══ Selected text

The account read as follows: "Mr. Baird has definitely and indisputably given a demonstration of real television. It is the first time in history that this has been done in any part of the world."
"This early testimony to practical television was the first to appear in print in the United States, I think," were the last words of the man who has now added another chapter to the history of television.
Postwar Plans of Manufacturers and Engineers
In talking to manufacturers of television equipment, one gathers that not color and stereoscopy but economy (in materials) and simplicity (in design) will be the keynotes of the postwar British television receiver.
"Premarketing tests show that an extensive market exists for an efficient and fairly cheap television receiver," a member of the British Radio Manufacturers' Association - the most powerful body in the radio industry - explained, adding that he did not expect color television sets to be put into mass production before their process of manufacture could be made as cheap and efficient as that of the black and white ones.
It is emphasized further by the manufacturers that they have spent large sums on improving pre-1939 models and laying plans for the manufacture of these by mass production methods at a reasonable price as soon as essential materials are released and the official 'go ahead' is given. These moneys they maintain, would have to be written off as a dead loss to the industry if overnight novel methods of transmission were to be introduced, instead of gradually over a number of years. This applies in their opinion, equally to the introduction of FM as well as to color and stereoscopy.
Wartime view of camouflaged broadcasting house, London, showing several antenna arrays and belt of concrete encircling ground floor as protection against bomb blasts.
The British radio engineers share the manufacturers' view that this country's peacetime television industry will be dominated more by economic than technical factors, but suggest that in addition to black and white broadcasting for domestic use, provision should be made for an alternative service of color television programs for cinemas.
Regarding sound transmission, the engineers think it would be expedient to retain prewar amplitude modulation for the London service in addition (or supplementary) to frequency or pulse modulation, if and when either of these are introduced.
These views are expressed in a report submitted by the British Institution of Radio Engineers to Lord Hankey, chairman of the Government's Television Advisory Committee.
Among their other proposals of interest are recommendations for the formation of a Radio Research Institute to study postwar possibilities in the ultra-high-frequency spectrum, the adoption of cooperative research methods in the television industry, and the standardization of domestic television receiver circuits. The report also endorses the BBC's monopoly of television and the Government's control over available wavebands.

════
══ Dataset records

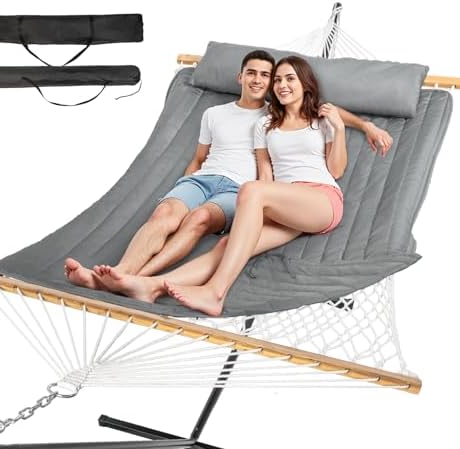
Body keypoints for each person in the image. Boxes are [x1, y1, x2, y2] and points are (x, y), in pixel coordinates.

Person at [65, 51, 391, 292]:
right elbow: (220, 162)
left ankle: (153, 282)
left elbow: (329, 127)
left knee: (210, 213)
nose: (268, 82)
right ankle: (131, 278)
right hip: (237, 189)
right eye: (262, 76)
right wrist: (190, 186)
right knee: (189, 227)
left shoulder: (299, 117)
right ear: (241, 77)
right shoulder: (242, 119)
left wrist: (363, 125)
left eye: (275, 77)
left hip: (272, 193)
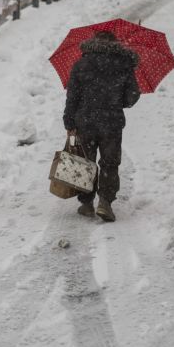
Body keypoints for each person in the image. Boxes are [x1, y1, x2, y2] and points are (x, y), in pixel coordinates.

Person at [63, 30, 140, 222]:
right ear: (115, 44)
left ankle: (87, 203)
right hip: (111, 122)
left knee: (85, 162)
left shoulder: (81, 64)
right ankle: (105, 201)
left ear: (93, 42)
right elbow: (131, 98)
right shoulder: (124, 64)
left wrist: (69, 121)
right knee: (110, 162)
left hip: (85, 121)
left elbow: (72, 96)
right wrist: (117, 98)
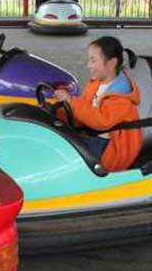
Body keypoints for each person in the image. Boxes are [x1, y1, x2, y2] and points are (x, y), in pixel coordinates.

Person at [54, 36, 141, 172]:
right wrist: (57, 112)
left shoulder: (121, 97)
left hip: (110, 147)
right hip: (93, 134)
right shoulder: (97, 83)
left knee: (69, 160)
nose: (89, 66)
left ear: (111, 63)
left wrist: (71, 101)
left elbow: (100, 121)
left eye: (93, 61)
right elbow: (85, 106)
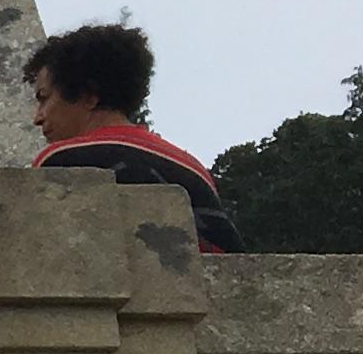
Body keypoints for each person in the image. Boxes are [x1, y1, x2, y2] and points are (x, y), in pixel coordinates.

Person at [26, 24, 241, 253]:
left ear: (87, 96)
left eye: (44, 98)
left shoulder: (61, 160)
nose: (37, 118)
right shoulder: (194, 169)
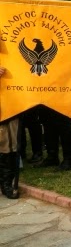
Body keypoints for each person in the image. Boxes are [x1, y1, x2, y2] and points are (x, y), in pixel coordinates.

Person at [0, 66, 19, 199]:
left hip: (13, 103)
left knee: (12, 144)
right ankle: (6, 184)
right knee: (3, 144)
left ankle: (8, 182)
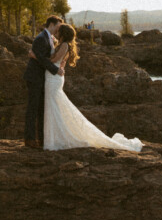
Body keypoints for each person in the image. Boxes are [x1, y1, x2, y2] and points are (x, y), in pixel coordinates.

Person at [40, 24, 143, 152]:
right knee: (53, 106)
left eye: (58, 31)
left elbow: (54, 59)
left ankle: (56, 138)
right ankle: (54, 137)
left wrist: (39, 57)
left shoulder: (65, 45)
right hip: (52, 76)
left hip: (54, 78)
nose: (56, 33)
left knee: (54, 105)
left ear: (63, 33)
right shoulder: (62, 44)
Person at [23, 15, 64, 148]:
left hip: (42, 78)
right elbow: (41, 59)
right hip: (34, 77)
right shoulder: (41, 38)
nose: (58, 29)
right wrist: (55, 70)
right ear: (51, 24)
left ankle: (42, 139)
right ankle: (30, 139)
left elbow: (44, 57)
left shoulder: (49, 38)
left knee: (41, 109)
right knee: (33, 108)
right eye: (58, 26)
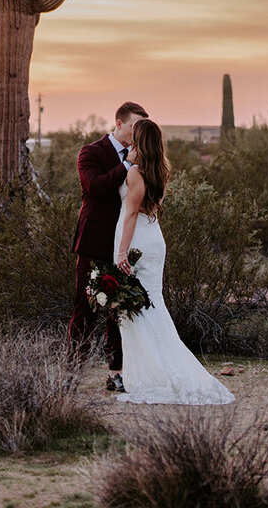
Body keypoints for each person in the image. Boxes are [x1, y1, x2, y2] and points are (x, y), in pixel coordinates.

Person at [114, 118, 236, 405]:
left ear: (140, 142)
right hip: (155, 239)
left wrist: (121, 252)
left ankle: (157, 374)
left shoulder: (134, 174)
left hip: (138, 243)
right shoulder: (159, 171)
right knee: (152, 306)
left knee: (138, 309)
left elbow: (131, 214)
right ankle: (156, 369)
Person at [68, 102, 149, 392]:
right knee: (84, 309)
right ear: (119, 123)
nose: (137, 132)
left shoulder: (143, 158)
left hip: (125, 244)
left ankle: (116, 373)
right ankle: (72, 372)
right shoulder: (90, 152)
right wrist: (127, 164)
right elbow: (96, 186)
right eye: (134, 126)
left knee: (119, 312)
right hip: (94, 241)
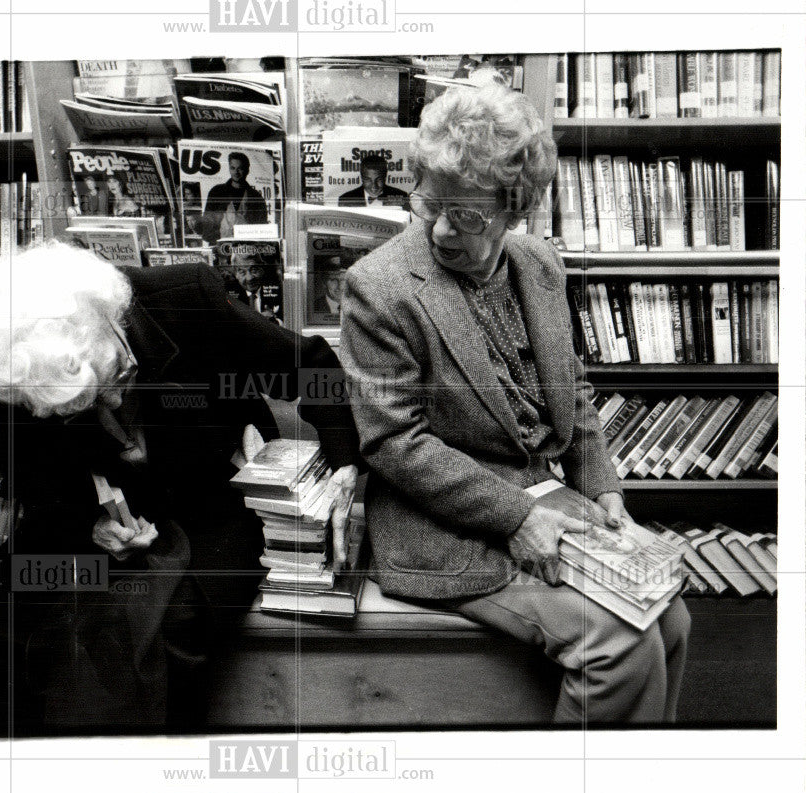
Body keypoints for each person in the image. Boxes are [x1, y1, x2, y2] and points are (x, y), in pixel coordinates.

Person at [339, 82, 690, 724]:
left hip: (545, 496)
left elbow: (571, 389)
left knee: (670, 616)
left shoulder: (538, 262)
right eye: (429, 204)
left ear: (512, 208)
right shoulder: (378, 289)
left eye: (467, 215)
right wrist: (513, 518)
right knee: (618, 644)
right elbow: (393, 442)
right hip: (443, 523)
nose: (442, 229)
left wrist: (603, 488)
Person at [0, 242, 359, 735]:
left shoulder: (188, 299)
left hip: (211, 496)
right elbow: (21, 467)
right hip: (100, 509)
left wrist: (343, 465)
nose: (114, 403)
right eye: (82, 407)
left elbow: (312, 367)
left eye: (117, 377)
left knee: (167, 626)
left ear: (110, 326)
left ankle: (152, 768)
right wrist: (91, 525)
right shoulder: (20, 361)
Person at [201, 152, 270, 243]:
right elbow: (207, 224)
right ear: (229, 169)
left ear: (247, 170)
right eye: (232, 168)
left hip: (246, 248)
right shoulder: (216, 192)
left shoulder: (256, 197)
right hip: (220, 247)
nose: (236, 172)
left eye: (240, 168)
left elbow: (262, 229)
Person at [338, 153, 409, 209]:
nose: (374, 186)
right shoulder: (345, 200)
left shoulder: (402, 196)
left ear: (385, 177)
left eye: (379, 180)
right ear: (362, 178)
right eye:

════

■ Task list ■
A - In the article on postwar British television, who received the report from the British Institution of Radio Engineers?
B - Continue the article on postwar British television from the point where it stops.

■ Results in order ■
A - Lord Hankey, chairman of the Government's Television Advisory Committee.

B -
It stresses, too, that "serious consideration should be given to better utilization of the 4-mcs. bandwidth by making use of vestigial sideband transmission and also to increasing the number of lines to that which is optimum for the increased modulation bandwidth." Tentative figures proposed are 525-lines (gross, interlaced) and 3.25-mcs. modulation frequency.
In general, the B.I.R.E. advocates "a television service broadly of a prewar character, having characteristics in common with 1939 standards," and "a conservative policy regarding the assignment of new frequencies."
In concluding, the Institution reminds the chairman of the Television Committee that television is "the radio product that probably will be of the utmost importance commercially, as judged by the immediate volume of business."
Postwar Applications Equipment
In spite of predictions that television may doom the motion picture theater, the British film industry expects television's advent to boost cinema-going. At least that is the opinion of Mr. Oliver Bell, the director of the British Film Institute and Vice-Chairman of the British Councils' Films Committee.
"People get far more kick out of being in a large company at the movies than looking at television in a small group round the fireside. Besides, you cannot pick and choose as much with a television program transmitted from a broadcasting station as you can at a movie theater which runs a continuous performance. Rather, it will add attraction to the cinema in somewhat similar fashion as the Wurlitzer," this cinema expert stated.
The British film industry is confident about the future. Elaborate plans have been prepared for the alignment of the postwar cinema with television by at least one leading British company of cinema-equipment makers and will be implemented as soon as conditions are favorable. An official of the company concerned said that they were prepared to risk their money to effect the cinema and television tie-up and that they already had largely solved the multitude of technical problems connected with the installation and operation of equipment in cinemas.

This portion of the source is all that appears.